Just how much money did the Western Australian mining lobby spend in its campaign to unseat Nationals leader Brendon Grylls in his seat of Pilbara?
Enough to remove the leader of a political party from his seat, if the claims can be believed.
Unlike the wipeout for Colin Barnett’s Liberals, the Nationals’ vote held up reasonably well, allowing the party to retain five of its seven lower house seats in last weekend’s state election.
But Mr Grylls did not survive in Pilbara and complained on ABC Karratha radio that the WA mining lobby had spent up to $5 million to unseat him.
This claim seems extraordinary. But when placed against the cost to the iron ore miners of the WA Nationals’ unilateral policy to raise royalties from 25 cents per tonne to $5 per tonne, $5 million is negligible.
If implemented, the Grylls plan would have cost the miners an estimated $7.2 billion over four years. Against $5 million? Not a bad return on investment.
WA sources have told The New Daily that a spike in voter enrolments in Pilbara’s declining electoral roll immediately after Mr Grylls announced the iron ore royalty plan last August caught people’s attention.
Mr Grylls’ executive government influence was taken seriously for good reason. For the last eight years the WA Nationals have used their crossbench power to get redistributive “royalties for regions” appropriations for capital works and other projects from their partners in government, the Liberals.
Miners welcome McGowan Cabinet
The Chamber of Minerals and Energy (CME) funded and co-ordinated a four-month, primetime TV ad campaign, social media scare tactics, local push polling in Pilbara, repetitive radio spot ads and glossy ‘jobs not tax’ billboarding at polling booths, and it has now warmly welcomed the incoming Mark McGowan Labor Cabinet.
The TV ad spend alone, estimated at $2 million, included premium spots through the Australian Open and the summer of cricket.
CME chief executive Mr Reg Howard-Smith noted in a statement that Premier McGowan, as a former state development minister, had presented a “balanced cabinet” which included the new minister for mines and petroleum, Peter Tinley, who knew the importance of the portfolio.
“CME is pleased the Labor government will not implement the iron ore mining tax as proposed by the WA Nationals and looks forward to working together on key policy issues affecting the sector.”

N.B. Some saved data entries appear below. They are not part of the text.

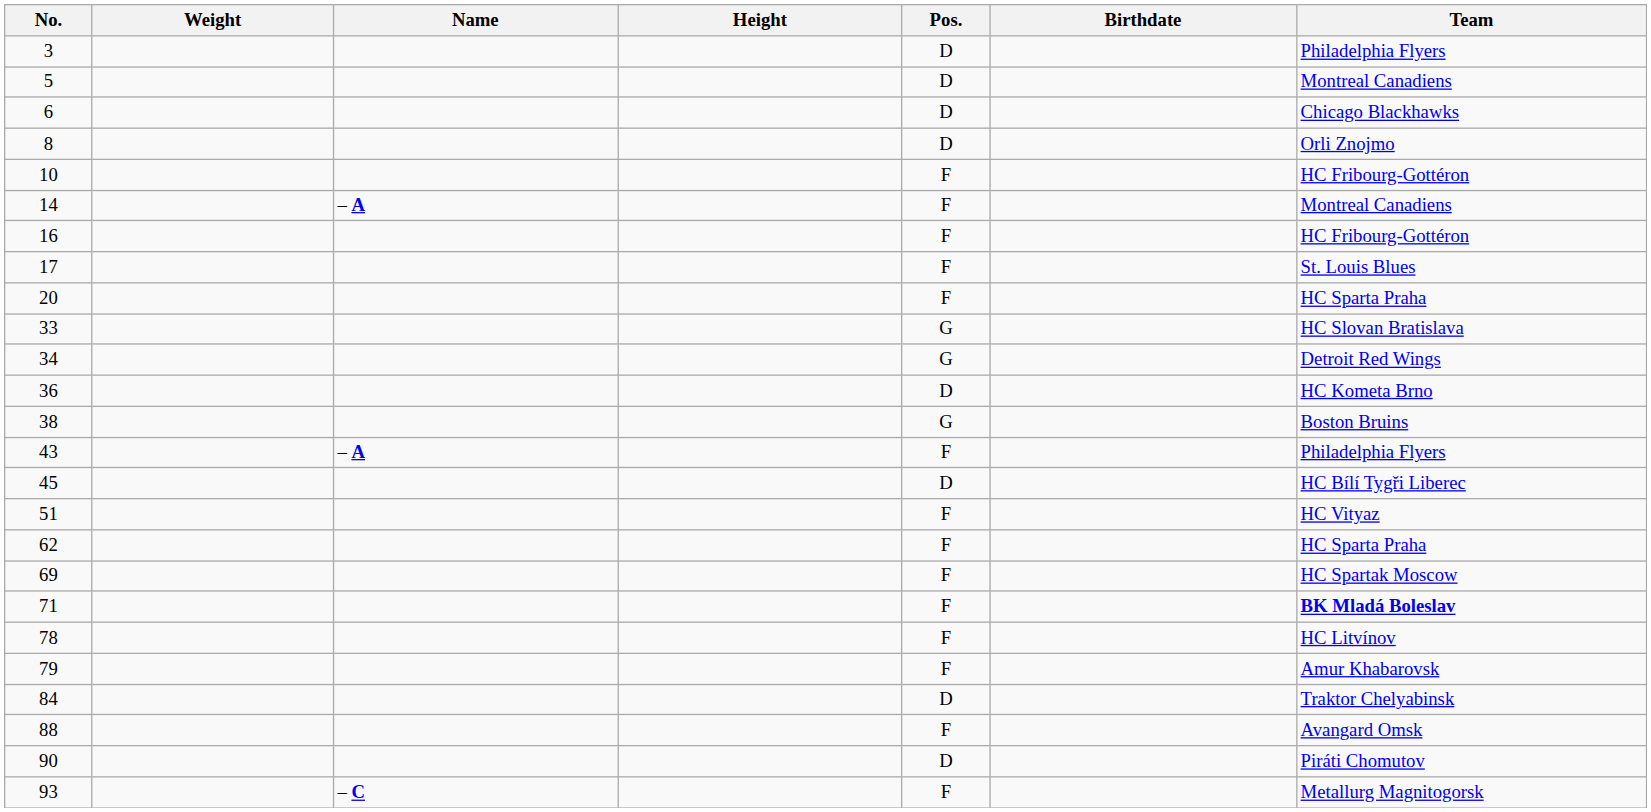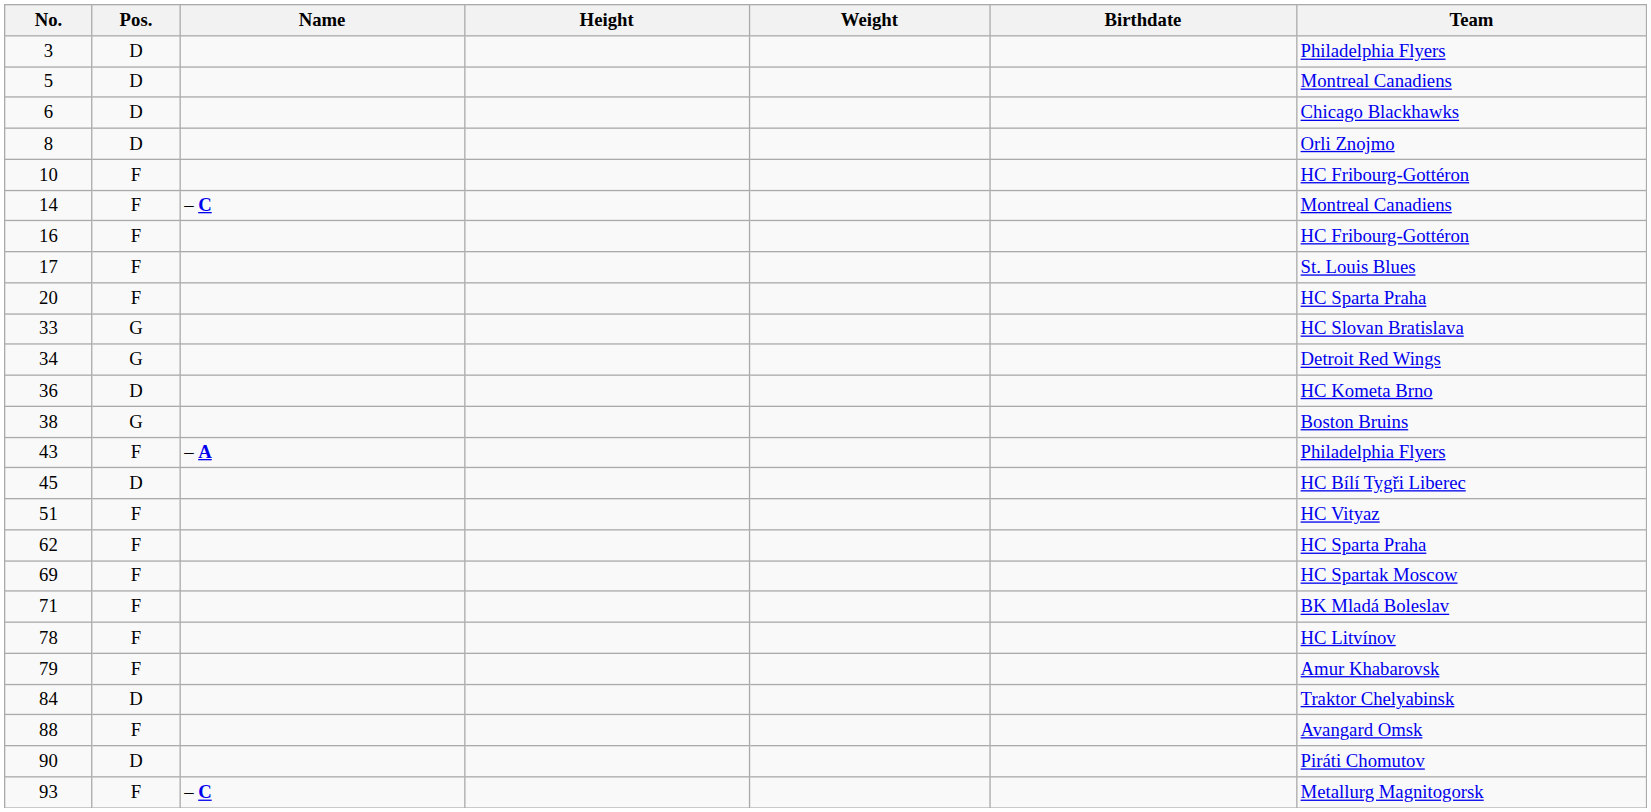columns swapped: Pos. <-> Weight
14 | Name: – A -> – C
71 | Team: bold -> normal
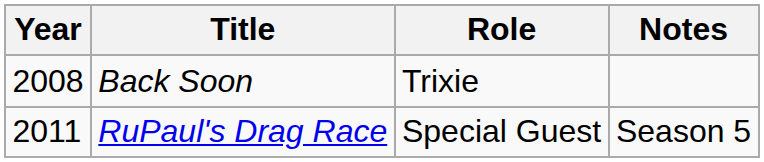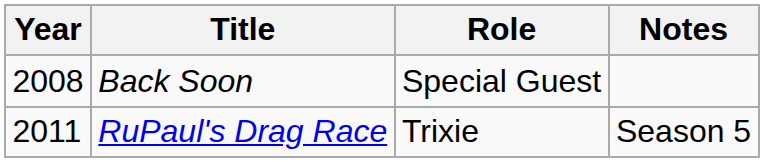Back Soon | Role: Trixie -> Special Guest
RuPaul's Drag Race | Role: Special Guest -> Trixie
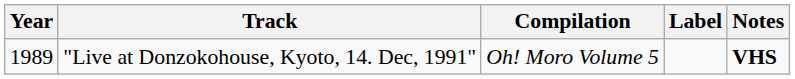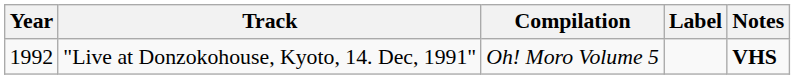"Live at Donzokohouse, Kyoto, 14. Dec, 1991" | Year: 1989 -> 1992
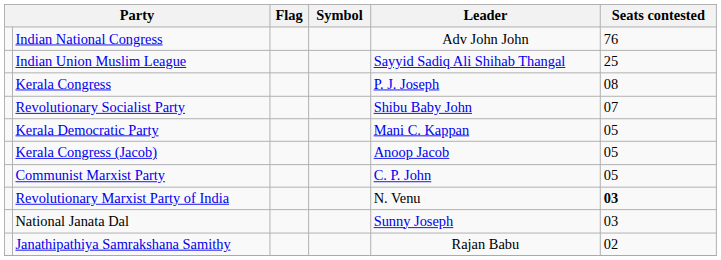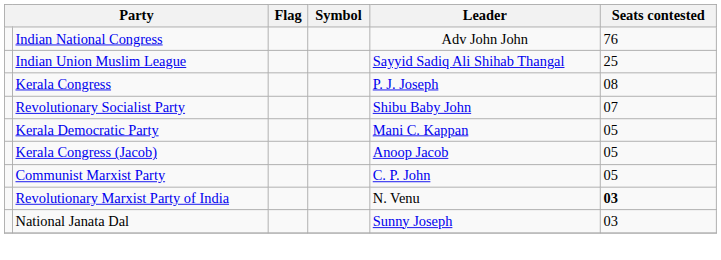- row: Janathipathiya Samrakshana Samithy | Rajan Babu | 02
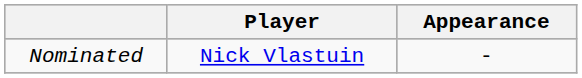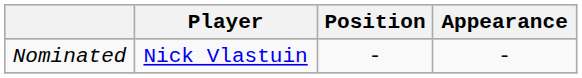+ column: Position | -
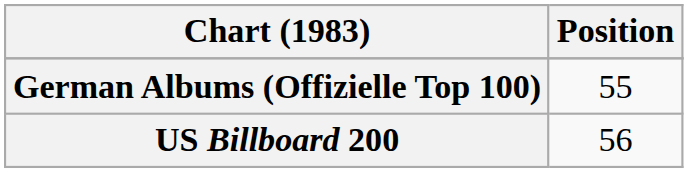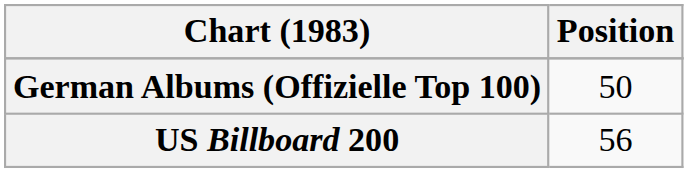German Albums (Offizielle Top 100) | Position: 55 -> 50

The McGowan government seems certain to reject gratuitous advice coming from the east that Mr Grylls’ iron ore impost idea to help staunch WA’s deficit and GST revenue shortfall was a good one.

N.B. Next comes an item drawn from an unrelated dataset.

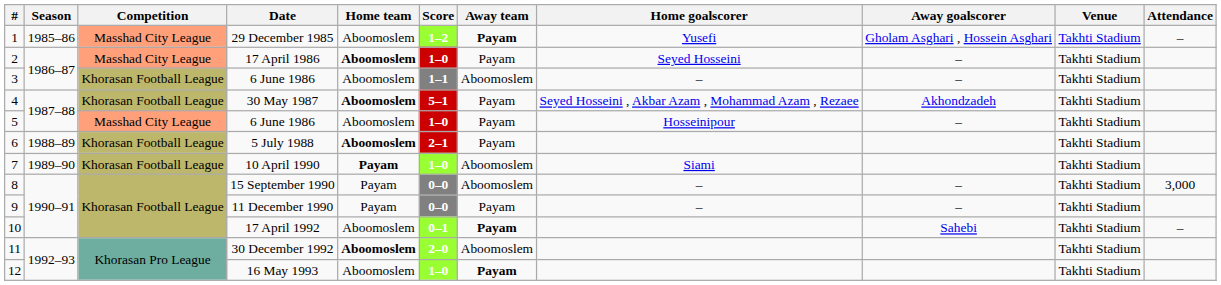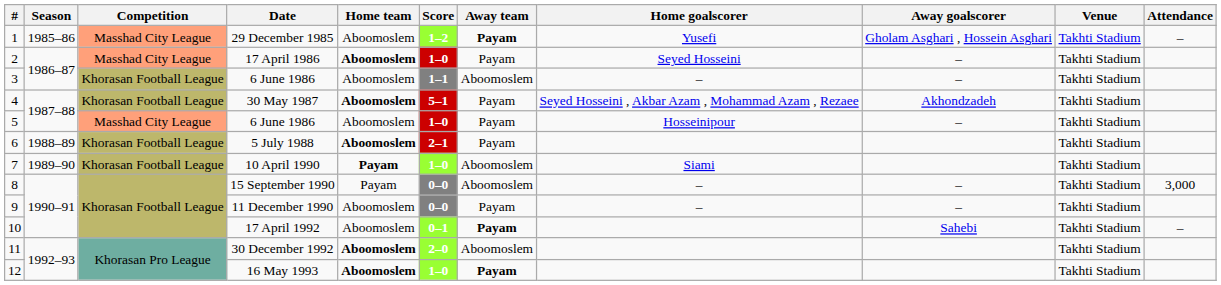11 December 1990 | Home team: Payam -> Aboomoslem
16 May 1993 | Home team: normal -> bold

Former federal cabinet secretary John Menadue and Sydney Morning Herald economics writer Ross Gittens believe WA and Australia have mismanaged revenue from resources.
Mr Menadue has now suggested the McGowan government should break its promise and take up the Grylls plan.
“McGowan will be working for the miners, not the public,” he argues.
“In four years’ time nobody will remember his ‘broken promise’. In six months time the Labor government will own everything broken including the ballooning debt. At that point, McGowan will be either working for the miners or working for the public. If he wants to ensure he’s doing the latter, he must move fast.”
The demise of Brendon Grylls exposes the raw power of money in Australian politics and seems to corroborate a February 2016 observation of NSW Labor Senator Sam Dastyari.
The new senator from Labor’s Sussex Street machine told Canberra’s Politics In The Pub there were 10 huge companies with so much power and influence they had killed proper democratic process at the federal level. He then went on to name Australia’s biggest banks, mining companies and retail shopping chains.
In arguing WA Labor adopt the Grylls plan, Mr Menadue wrote that political parties in Australia had run scared of the foreign-owned mining industry since it used its muscle to launch an $18 million campaign against the Rudd government over its super profits tax.
“Brendon Grylls was their latest political target. However, multinational corporations are foreign owned and therefore effectively guests in this country. They should not be allowed to run such political campaigns.”
Mr Grylls did not return calls from The New Daily for this story.
But a person The New Daily spoke to on condition of anonymity said that, while Mr Grylls accepted his fate, he hoped the circumstances of his demise would be apparent to all.